Jamie wouldn't eat much dinner. I struggle not to go check on her. Caving in by seven.

"Cade?" Crosshairs asks, standing by the room, "I knew you'd be worried."
"I think now everyone is if they stopped worrying about her."
"I doubt anyone stops worrying even when Jamie is in her dimension," Crosshairs sighs, "I only hope I'm wrong about her lethargy. Not like depression is any better, but...you know. Drift is not going to like hearing we're suspecting an unusual early sign of a flare-up," know the severe ones are rare. However, it'll still suck if Jamie ends up dealing with one. She'll be unconscious for a week.

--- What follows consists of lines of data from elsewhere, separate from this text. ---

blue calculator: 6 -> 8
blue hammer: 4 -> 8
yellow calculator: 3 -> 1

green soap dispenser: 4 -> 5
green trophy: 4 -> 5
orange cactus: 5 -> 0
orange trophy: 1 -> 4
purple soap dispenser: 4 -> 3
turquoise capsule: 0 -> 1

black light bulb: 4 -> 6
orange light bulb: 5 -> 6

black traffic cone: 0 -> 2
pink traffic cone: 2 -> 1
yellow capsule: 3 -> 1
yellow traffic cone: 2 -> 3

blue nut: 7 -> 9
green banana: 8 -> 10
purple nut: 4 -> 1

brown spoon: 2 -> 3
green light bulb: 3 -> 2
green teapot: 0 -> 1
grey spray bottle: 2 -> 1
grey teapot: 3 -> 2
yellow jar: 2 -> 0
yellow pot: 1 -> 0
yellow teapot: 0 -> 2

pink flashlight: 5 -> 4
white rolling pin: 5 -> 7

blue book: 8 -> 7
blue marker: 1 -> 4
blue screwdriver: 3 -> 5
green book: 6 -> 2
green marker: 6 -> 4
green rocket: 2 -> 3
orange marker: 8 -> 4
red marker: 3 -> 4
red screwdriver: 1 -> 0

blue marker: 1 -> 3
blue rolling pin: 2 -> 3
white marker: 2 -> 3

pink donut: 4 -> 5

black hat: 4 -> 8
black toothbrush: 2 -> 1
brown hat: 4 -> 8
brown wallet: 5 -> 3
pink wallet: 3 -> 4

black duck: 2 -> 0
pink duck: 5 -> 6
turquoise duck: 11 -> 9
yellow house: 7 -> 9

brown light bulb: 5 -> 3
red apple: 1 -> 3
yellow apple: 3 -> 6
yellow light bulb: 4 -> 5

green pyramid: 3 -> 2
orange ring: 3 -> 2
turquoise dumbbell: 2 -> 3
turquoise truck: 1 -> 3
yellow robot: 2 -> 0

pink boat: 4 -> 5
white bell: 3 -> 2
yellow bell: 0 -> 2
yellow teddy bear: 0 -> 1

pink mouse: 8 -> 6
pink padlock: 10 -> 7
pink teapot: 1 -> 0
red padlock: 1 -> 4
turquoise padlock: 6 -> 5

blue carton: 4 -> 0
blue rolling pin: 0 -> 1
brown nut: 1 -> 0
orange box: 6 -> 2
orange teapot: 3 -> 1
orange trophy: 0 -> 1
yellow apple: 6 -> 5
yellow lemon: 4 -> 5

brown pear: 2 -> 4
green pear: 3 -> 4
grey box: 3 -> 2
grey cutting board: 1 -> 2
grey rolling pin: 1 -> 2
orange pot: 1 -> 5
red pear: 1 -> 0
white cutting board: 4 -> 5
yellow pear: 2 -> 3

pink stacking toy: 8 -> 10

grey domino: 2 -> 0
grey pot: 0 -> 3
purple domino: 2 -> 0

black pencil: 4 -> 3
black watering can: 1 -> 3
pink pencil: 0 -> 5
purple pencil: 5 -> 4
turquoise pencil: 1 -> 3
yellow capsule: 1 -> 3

There's always the concern that her condition will get worse, "she'll be ok, Cade."
I watch Crosshairs go into the bedroom, hoping we don't watch Jamie decline and suffer a severe flare-up.

Drift's P.O.V.
Crosshairs, Jamie and I watched T.V. until Jamie oddly fell asleep. Oddly, she is asleep at nine at night. Even Crosshairs worries, going right to scanning the monitor chip.
"Something is troubling you, and I assume, Hound," I comment.
"I don't want to worry you because I could be overthinking, but I worry this lethargy isn't because of depression."
I know what he's thinking. This is not how a flare-up starts, but I see why Crosshairs thinks this is possible.
"I hope not, but we'll be prepared. It'll just kill everyone's mood."